It happened.
The SC Education Department spent half-a-million dollars on an ad campaign to attract teachers that launched just days before the latest scores from national testing of fourth and eighth graders showed the state in free fall towards the bottom, bested even by Mississippi!
Well, you can't blame them for trying.
Some of you may be asking yourselves why it is that teacher shortages are appearing in South Carolina as well as across the rest of the country. Time for a history lesson.
Once upon a time (that's the twentieth century to you) virtually all female college graduates got teaching degrees, even when they weren't planning to teach.

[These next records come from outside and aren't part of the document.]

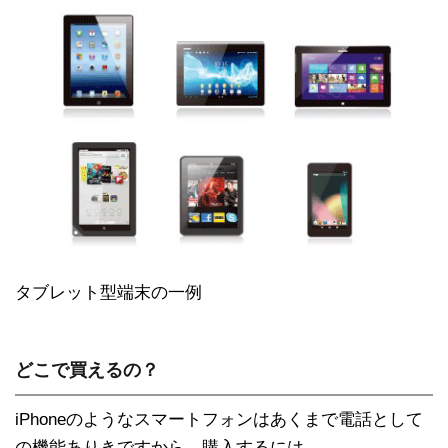
タブレット型端末の一例
どこで買えるの？
iPhoneのようなスマートフォンはあくまで電話として
の機能ありきですから、購入するには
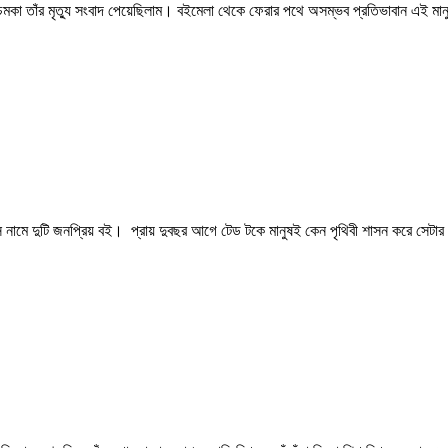
কা তাঁর মৃত্যু সংবাদ পেয়েছিলাম। বইমেলা থেকে ফেরার পথে অসম্ভব প্রতিভাবান এই মানুষ
 নামে দুটি জনপ্রিয় বই। প্রায় দুবছর আগে টেড টকে মানুষই কেন পৃথিবী শাসন করে সেটার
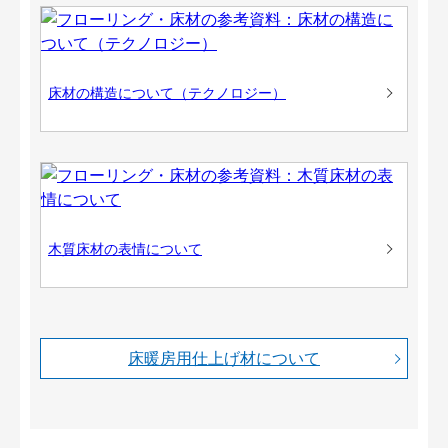
床材の構造について（テクノロジー）
木質床材の表情について
床暖房用仕上げ材について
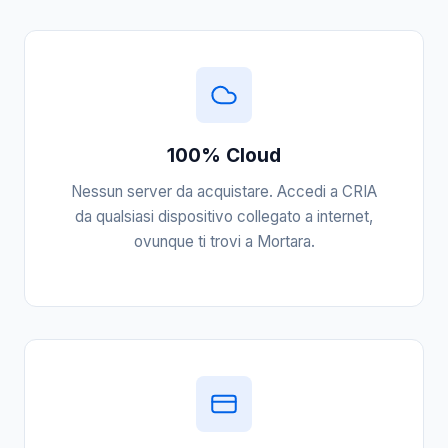
100% Cloud
Nessun server da acquistare. Accedi a CRIA
da qualsiasi dispositivo collegato a internet,
ovunque ti trovi a Mortara.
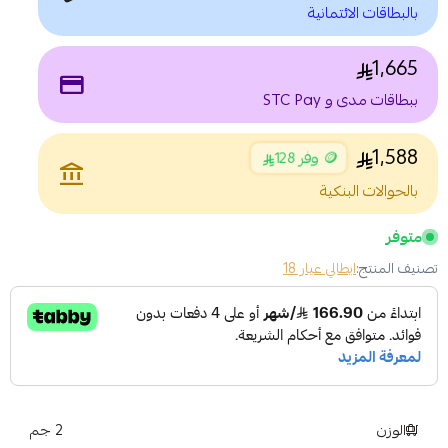
بالبطاقات الائتمانية
1,665
payment
ببطاقات مدى و STC Pay
1,588
🪙 وفر 128
account_balance
بالحوالات البنكية
متوفر
تصنيف المنتج:
ايطالي عيار 18
الوزن
2 جم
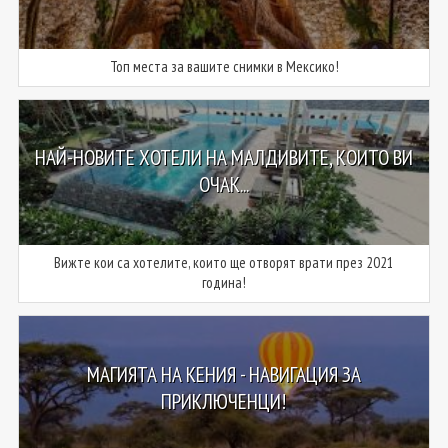
Топ места за вашите снимки в Мексико!
НАЙ-НОВИТЕ ХОТЕЛИ НА МАЛДИВИТЕ, КОИТО ВИ
ОЧАК...
Вижте кои са хотелите, които ще отворят врати през 2021
година!
МАГИЯТА НА КЕНИЯ - НАВИГАЦИЯ ЗА
ПРИКЛЮЧЕНЦИ!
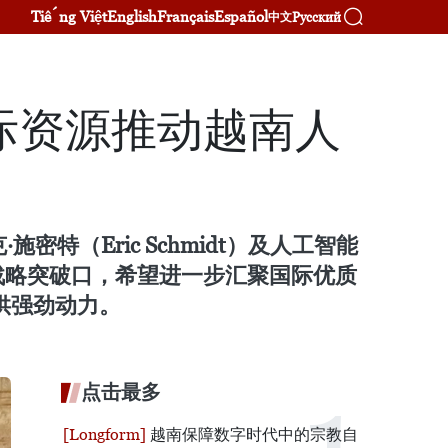
Tiếng Việt
English
Français
Español
Русский
中文
际资源推动越南人
（Eric Schmidt）及人工智能
战略突破口，希望进一步汇聚国际优质
供强劲动力。
点击最多
越南保障数字时代中的宗教自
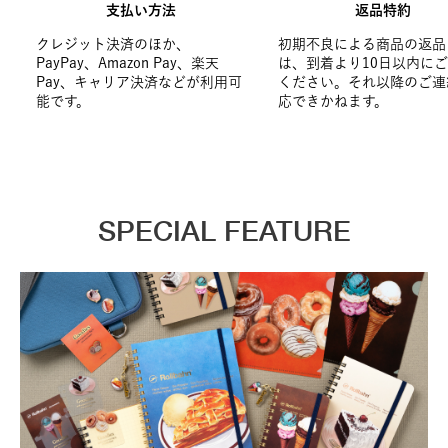
支払い方法
返品特約
クレジット決済のほか、
初期不良による商品の返品
PayPay、Amazon Pay、楽天
は、到着より10日以内に
Pay、キャリア決済などが利用可
ください。それ以降のご連
能です。
応できかねます。
SPECIAL FEATURE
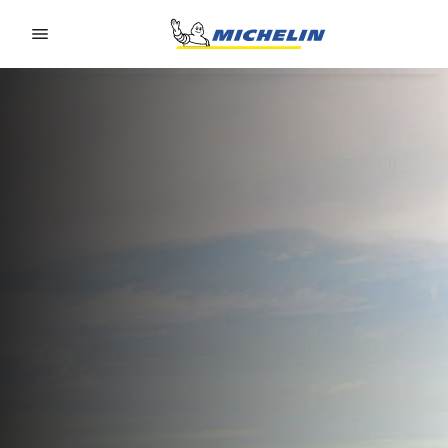
Go to page content
Go to page navigation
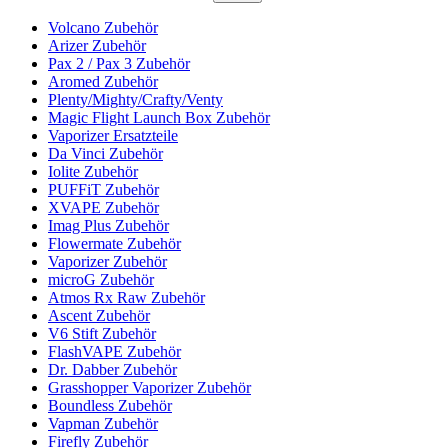
Volcano Zubehör
Arizer Zubehör
Pax 2 / Pax 3 Zubehör
Aromed Zubehör
Plenty/Mighty/Crafty/Venty
Magic Flight Launch Box Zubehör
Vaporizer Ersatzteile
Da Vinci Zubehör
Iolite Zubehör
PUFFiT Zubehör
XVAPE Zubehör
Imag Plus Zubehör
Flowermate Zubehör
Vaporizer Zubehör
microG Zubehör
Atmos Rx Raw Zubehör
Ascent Zubehör
V6 Stift Zubehör
FlashVAPE Zubehör
Dr. Dabber Zubehör
Grasshopper Vaporizer Zubehör
Boundless Zubehör
Vapman Zubehör
Firefly Zubehör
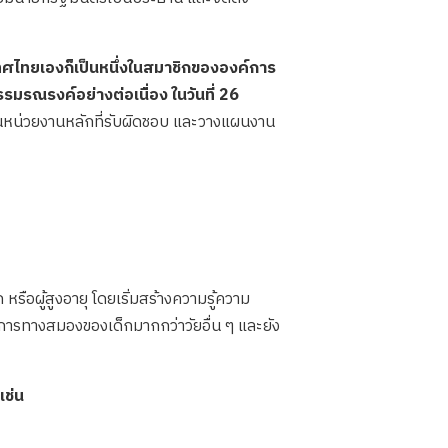
ศไทยเองก็เป็นหนึ่งในสมาชิกขององค์การ
มรณรงค์อย่างต่อเนื่อง ในวันที่ 26
หน่วยงานหลักที่รับผิดชอบ และวางแผนงาน
ือผู้สูงอายุ โดยเริ่มสร้างความรู้ความ
นาการทางสมองของเด็กมากกว่าวัยอื่น ๆ และยัง
เช่น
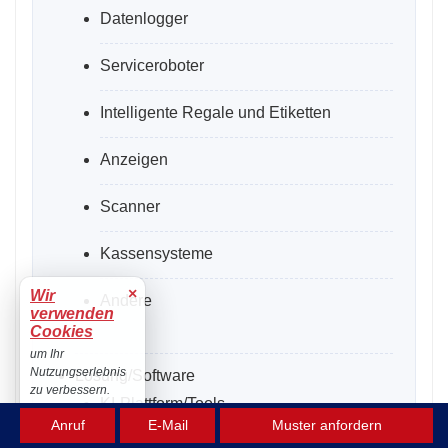
Datenlogger
Serviceroboter
Intelligente Regale und Etiketten
Anzeigen
Scanner
Kassensysteme
×
Wir
Andere
verwenden
Cookies
um Ihr
Nutzungserlebnis
Lösung/Software
zu verbessern.
KI-Plattform/Tools
Akzeptieren
Anruf
E-Mail
Muster anfordern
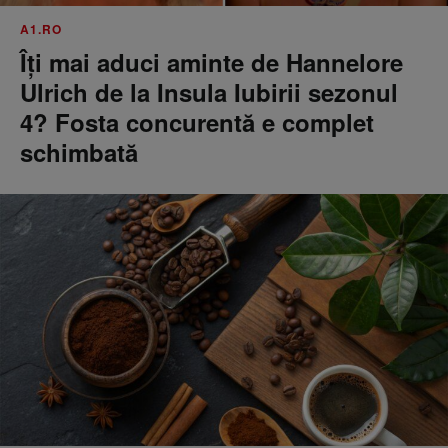
A1.RO
Îți mai aduci aminte de Hannelore
Ulrich de la Insula Iubirii sezonul
4? Fosta concurentă e complet
schimbată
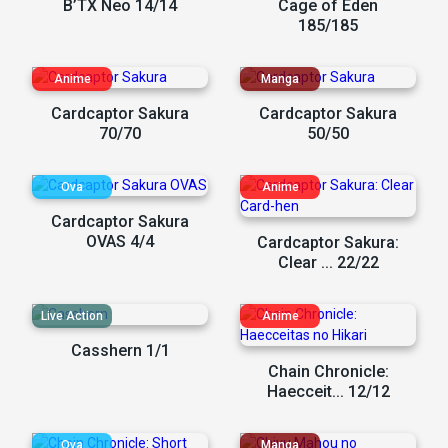
B’TX Neo 14/14
Cage of Eden
185/185
Cardcaptor Sakura
Cardcaptor Sakura
70/70
50/50
Cardcaptor Sakura
OVAS 4/4
Cardcaptor Sakura:
Clear ... 22/22
Casshern 1/1
Chain Chronicle:
Haecceit... 12/12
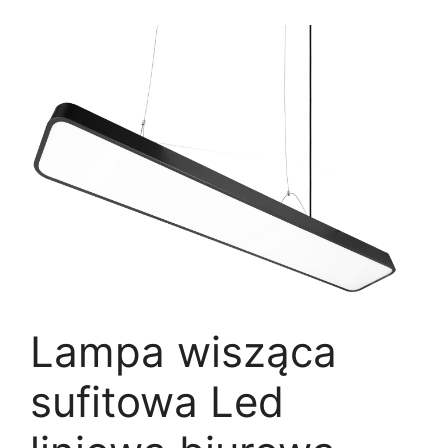
Lampa wisząca
sufitowa Led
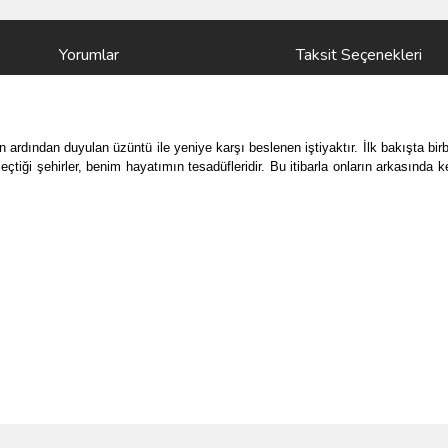
Yorumlar
Taksit Seçenekleri
ardından duyulan üzüntü ile yeniye karşı beslenen iştiyaktır. İlk bakışta bir
 seçtiği şehirler, benim hayatımın tesadüfleridir. Bu itibarla onların arkasınd
ve diğer konularda yetersiz gördüğünüz noktaları öneri formunu kullanarak taraf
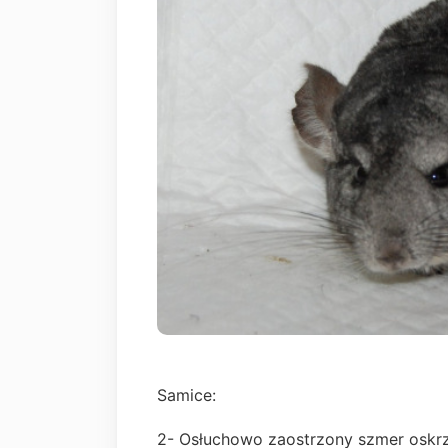
Samice:
2- Osłuchowo zaostrzony szmer oskr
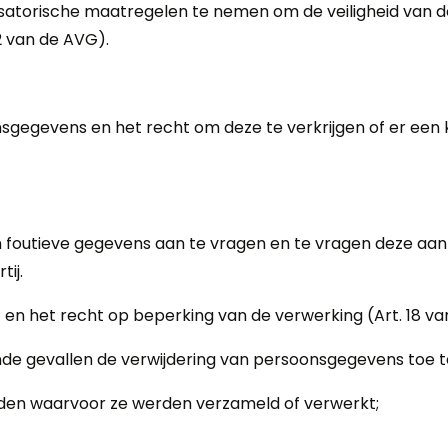
satorische maatregelen te nemen om de veiligheid van 
 van de AVG).
nsgegevens en het recht om deze te verkrijgen of er een
 foutieve gegevens aan te vragen en te vragen deze aan t
ij.
en het recht op beperking van de verwerking (Art. 18 va
ende gevallen de verwijdering van persoonsgegevens toe t
inden waarvoor ze werden verzameld of verwerkt;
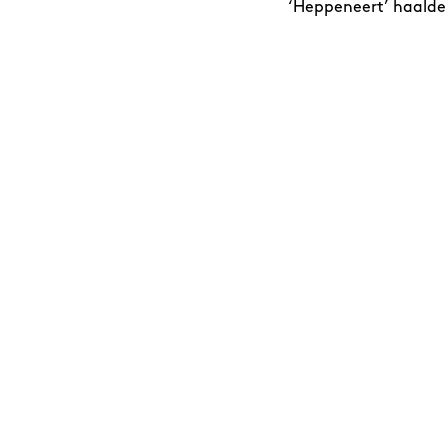
‘Heppeneert’ haalde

Yes, children, you read that correctly.
What caused this universal desire to get a teaching certificate? The desire for employment. Most jobs requiring a college education traditionally were not open to women. Teaching was a natural fit for many who saw it as a stepping stone to marriage and children. Salaries could be lower because those who were married with children had another paycheck to rely on. Districts took advantage of the free market.
What happened? Demographics and changing attitudes towards female employment. Things were already changing by mid-twentieth century, but a strong cadre of female teachers had entered the profession and stayed. Then, as other avenues opened for college graduates, these teachers started retiring.
It was a perfect storm.
Now many top students shy away from the low pay and sometimes dismal working conditions in our schools. Can you blame them?
The market will adjust. Salaries must rise. Working conditions must improve. When that happens, college graduates will again seriously consider teaching careers as a commitment instead of a fall-back position.
I give it twenty years. Meanwhile, fasten your seat belts.